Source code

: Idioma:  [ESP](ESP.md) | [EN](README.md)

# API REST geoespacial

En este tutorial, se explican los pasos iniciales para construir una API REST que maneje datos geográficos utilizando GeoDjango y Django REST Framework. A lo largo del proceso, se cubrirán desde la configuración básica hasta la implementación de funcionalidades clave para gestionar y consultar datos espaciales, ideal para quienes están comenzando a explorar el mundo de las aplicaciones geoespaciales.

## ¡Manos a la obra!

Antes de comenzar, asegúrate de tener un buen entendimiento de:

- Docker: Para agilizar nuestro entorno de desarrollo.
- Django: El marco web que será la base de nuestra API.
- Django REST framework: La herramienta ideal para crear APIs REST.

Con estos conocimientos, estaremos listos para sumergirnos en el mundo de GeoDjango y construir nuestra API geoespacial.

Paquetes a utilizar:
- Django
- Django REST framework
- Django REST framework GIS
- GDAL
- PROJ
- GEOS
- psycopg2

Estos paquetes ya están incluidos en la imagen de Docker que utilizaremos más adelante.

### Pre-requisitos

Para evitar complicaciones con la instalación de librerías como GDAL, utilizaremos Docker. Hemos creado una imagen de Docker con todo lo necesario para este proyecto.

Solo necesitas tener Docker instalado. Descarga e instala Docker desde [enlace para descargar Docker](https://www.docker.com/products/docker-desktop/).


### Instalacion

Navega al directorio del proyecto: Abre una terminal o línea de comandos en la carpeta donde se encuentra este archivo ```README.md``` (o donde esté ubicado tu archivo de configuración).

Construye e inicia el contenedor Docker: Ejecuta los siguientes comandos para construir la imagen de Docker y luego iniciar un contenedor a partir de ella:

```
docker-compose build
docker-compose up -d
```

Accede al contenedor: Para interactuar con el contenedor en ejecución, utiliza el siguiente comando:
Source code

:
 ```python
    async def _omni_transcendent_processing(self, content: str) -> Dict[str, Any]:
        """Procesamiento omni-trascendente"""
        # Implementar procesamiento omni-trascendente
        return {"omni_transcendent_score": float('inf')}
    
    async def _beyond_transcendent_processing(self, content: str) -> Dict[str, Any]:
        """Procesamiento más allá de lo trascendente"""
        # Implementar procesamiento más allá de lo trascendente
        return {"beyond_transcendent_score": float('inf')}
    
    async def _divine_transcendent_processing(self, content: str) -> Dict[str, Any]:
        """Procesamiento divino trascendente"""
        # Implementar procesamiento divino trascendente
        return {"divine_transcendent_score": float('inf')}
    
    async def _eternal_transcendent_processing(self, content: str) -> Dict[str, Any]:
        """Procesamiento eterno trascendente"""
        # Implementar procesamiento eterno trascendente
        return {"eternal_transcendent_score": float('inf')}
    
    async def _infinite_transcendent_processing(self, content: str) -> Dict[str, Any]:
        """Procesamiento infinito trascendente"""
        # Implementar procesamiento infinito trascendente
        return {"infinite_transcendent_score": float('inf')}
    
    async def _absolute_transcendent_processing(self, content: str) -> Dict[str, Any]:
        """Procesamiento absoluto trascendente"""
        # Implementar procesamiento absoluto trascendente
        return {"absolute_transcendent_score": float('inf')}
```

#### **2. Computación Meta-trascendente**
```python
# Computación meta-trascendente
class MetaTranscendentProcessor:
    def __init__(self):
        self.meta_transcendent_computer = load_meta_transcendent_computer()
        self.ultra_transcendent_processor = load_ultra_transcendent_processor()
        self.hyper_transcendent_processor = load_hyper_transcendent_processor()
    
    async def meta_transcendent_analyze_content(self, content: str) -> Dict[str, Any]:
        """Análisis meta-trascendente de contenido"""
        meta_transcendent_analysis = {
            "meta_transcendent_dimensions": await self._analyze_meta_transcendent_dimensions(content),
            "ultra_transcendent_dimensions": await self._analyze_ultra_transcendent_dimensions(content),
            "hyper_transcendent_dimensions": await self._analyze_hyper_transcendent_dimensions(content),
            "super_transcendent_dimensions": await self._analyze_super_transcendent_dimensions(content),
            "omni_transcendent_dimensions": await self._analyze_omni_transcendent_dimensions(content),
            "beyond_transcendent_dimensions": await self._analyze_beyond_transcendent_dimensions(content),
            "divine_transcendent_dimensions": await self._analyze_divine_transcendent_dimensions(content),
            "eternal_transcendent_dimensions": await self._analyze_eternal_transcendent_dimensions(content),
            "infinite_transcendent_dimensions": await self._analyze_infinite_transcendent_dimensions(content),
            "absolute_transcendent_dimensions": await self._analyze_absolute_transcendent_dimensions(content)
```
--------------------
◆ **Goal of the exercise**: The lines to copy run from the start of the records above through the line holding "# API REST geoespacial"; give them exactly, both ends included, and nothing else.

◆ **The completed task**:
Source code

: Idioma:  [ESP](ESP.md) | [EN](README.md)

# API REST geoespacial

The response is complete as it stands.